How PostgreSQL Works Internally When You Initialize a New Cluster

In PostgreSQL, a cluster is a single PostgreSQL server instance that manages multiple databases using one data directory (PGDATA).

Initializing a PostgreSQL cluster looks simple on the surface. You run one command:

initdb -D mydata

And PostgreSQL replies with a few friendly messages like:

creating directory ... ok
running bootstrap script ... ok
performing post-bootstrap initialization ... ok

But internally, PostgreSQL performs many carefully ordered steps involving filesystem setup, locale handling, a special bootstrap backend, and system catalog creation.

This blog explains exactly what happens internally when PostgreSQL initializes a new cluster, in a way that beginners can understand, while still being accurate to the PostgreSQL source code.

What Does “Initialize a Cluster” Mean in PostgreSQL?

In PostgreSQL, a cluster is:

A data directory
A set of system catalogs
A shared WAL (write ahead log) and control structure
A collection of databases (template0, template1, postgres, and user DBs)

Running initdb does not start a server.

It creates the physical and logical foundation required for PostgreSQL to run.

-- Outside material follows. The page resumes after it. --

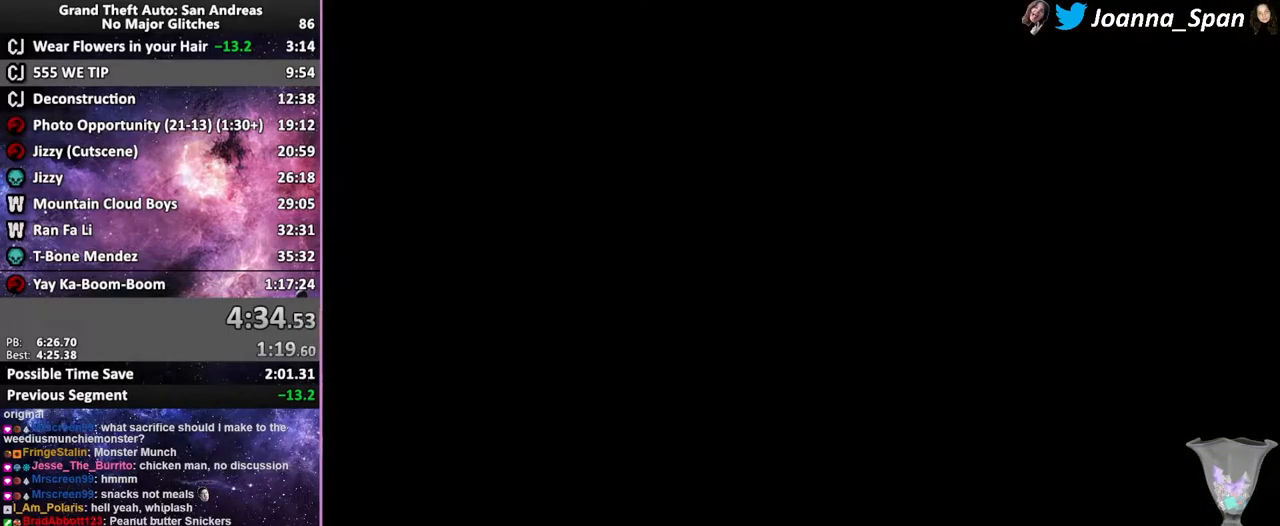
{"keys": ["f5", "shift_l", "w"], "mouse": [], "events": [[17, "shift_l", "down"], [117, "shift_l", "up"], [167, "shift_l", "down"], [267, "shift_l", "up"], [350, "shift_l", "down"], [434, "shift_l", "up"], [500, "shift_l", "down"]]}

How initdb Works Internally

Internally, initdb works in two worlds:

Frontend program (initdb.c)
Backend bootstrap server (postgres --boot)

Think of it like this:

initdb (frontend)
   |
   |-- prepares filesystem, config, scripts
   |
   |-- starts postgres in bootstrap mode
   |        |
   |        |-- creates system catalogs
   |
   |-- runs post-bootstrap SQL
   |
   |-- creates template databases

The 8 Internal Stages of initializing a new cluster in postgresql

Even though initdb.c is over 3000 lines long, the entire process can be understood in 8 clear stages.

1. Locale and Environment Setup

Before PostgreSQL writes anything to disk, it must ensure that:

Locale names are valid
Encoding matches locale
ICU or libc collation is consistent

Relevant source code functions (from initdb.c):

save_global_locale()
restore_global_locale()
check_locale_name()
check_locale_encoding()
check_icu_locale_encoding()
setlocales()
set_info_version()

What happens here?

Reads environment variables like LC_ALL, LANG
Validates encoding compatibility (UTF-8, etc.)
Prepares collation rules
Stores version information for Information Schema

At this stage:

No directories exist
No files are created

2. Creating the Data Directory

Now PostgreSQL creates the cluster directory structure.

Key functions:

create_data_directory()
initialize_data_directory()
setup_data_file_paths()

What is created?

$PGDATA/
 +-- base/
 +-- global/
 +-- pg_xact/
 +-- pg_multixact/
 +-- pg_commit_ts/
 +-- pg_subtrans/
 +-- pg_tblspc/

And the most critical file:

global/pg_control

pg_control stores:

System identifier
WAL state
Next transaction ID

Checkpoint information

PostgreSQL cannot start without this file.

3. WAL Directory Initialization

PostgreSQL now prepares the Write-Ahead Log (WAL).

Source code function:

create_xlog_or_symlink()

Result:

pg_wal/

(or a symbolic link, if configured)

This stage ensures crash safety before any catalogs exist.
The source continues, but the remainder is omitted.